■ Aim of the task ■
Could you copy exactly the lines below, beginning at the line with "vfov_deg: 91.0" and stopping after the line with "vfov_deg: 56.8", with no pictures?

■ Supplied records ■

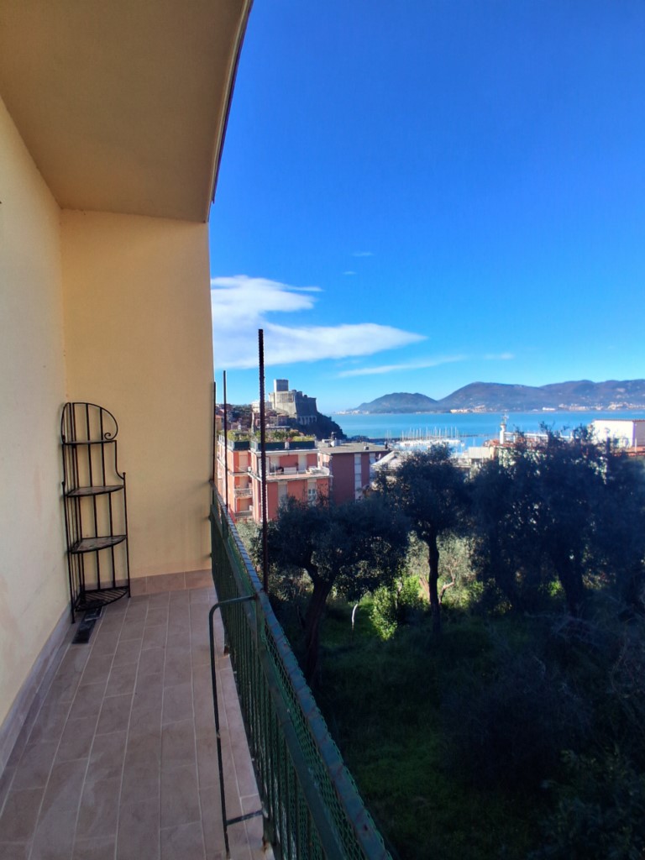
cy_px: 430
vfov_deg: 91.0
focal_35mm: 17
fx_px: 422
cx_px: 322
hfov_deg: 74.7
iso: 50
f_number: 2.2
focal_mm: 1.4
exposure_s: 1/1068
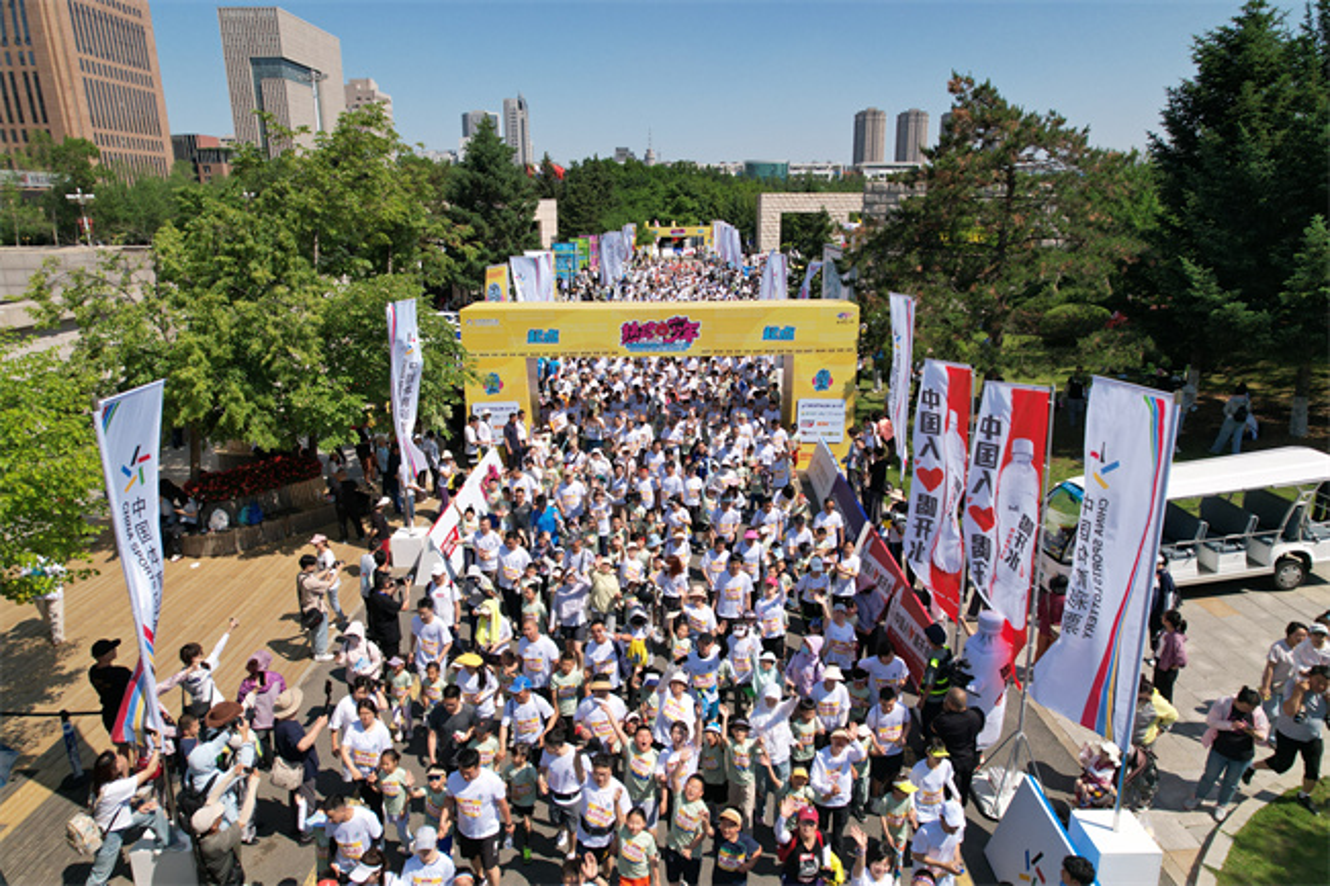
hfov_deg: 78.6
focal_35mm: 22
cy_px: 443
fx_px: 813
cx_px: 665
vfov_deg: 57.2
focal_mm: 8.38
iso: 110
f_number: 2.8
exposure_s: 1/160
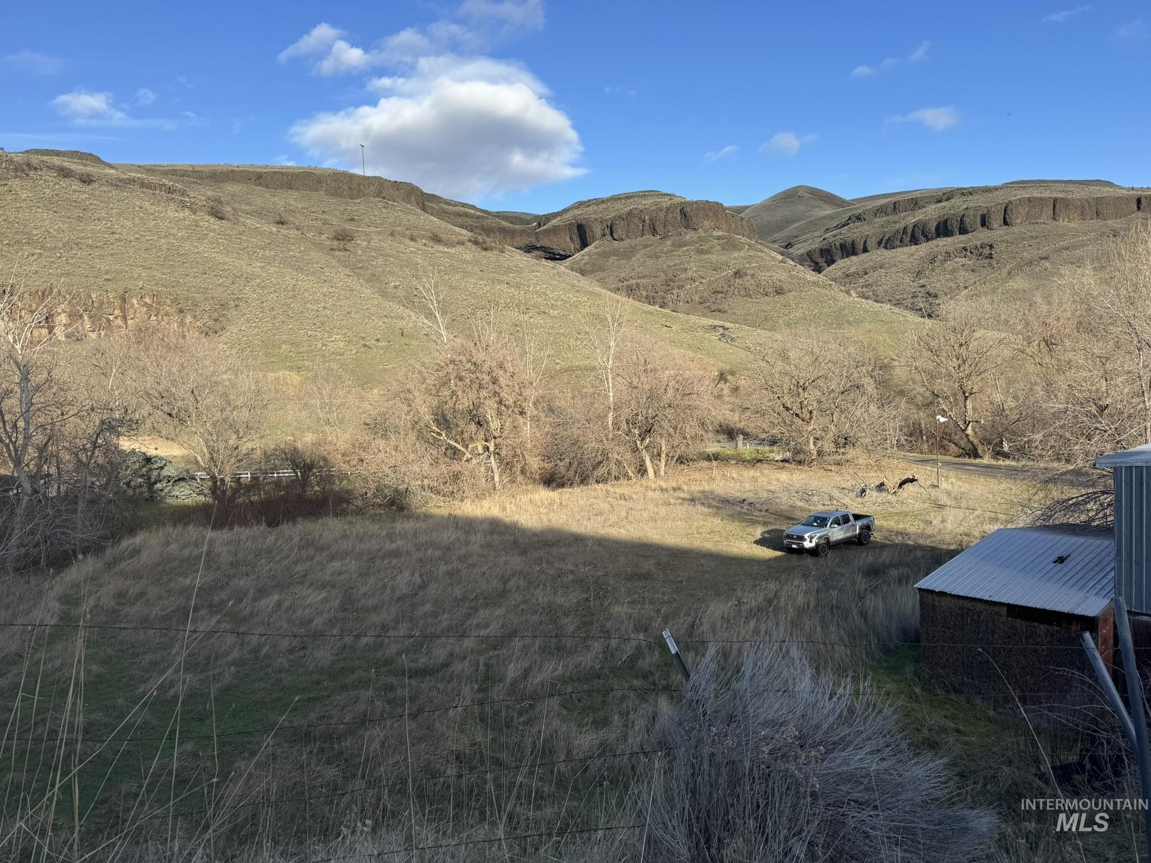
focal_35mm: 24
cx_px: 576
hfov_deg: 71.6
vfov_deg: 56.8
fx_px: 798
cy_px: 432
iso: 80
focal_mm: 6.76
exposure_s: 1/2833
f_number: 1.78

■ Task response ■
vfov_deg: 91.0
focal_35mm: 17
fx_px: 422
cx_px: 322
hfov_deg: 74.7
iso: 50
f_number: 2.2
focal_mm: 1.4
exposure_s: 1/1068
hfov_deg: 78.6
focal_35mm: 22
cy_px: 443
fx_px: 813
cx_px: 665
vfov_deg: 57.2
focal_mm: 8.38
iso: 110
f_number: 2.8
exposure_s: 1/160
focal_35mm: 24
cx_px: 576
hfov_deg: 71.6
vfov_deg: 56.8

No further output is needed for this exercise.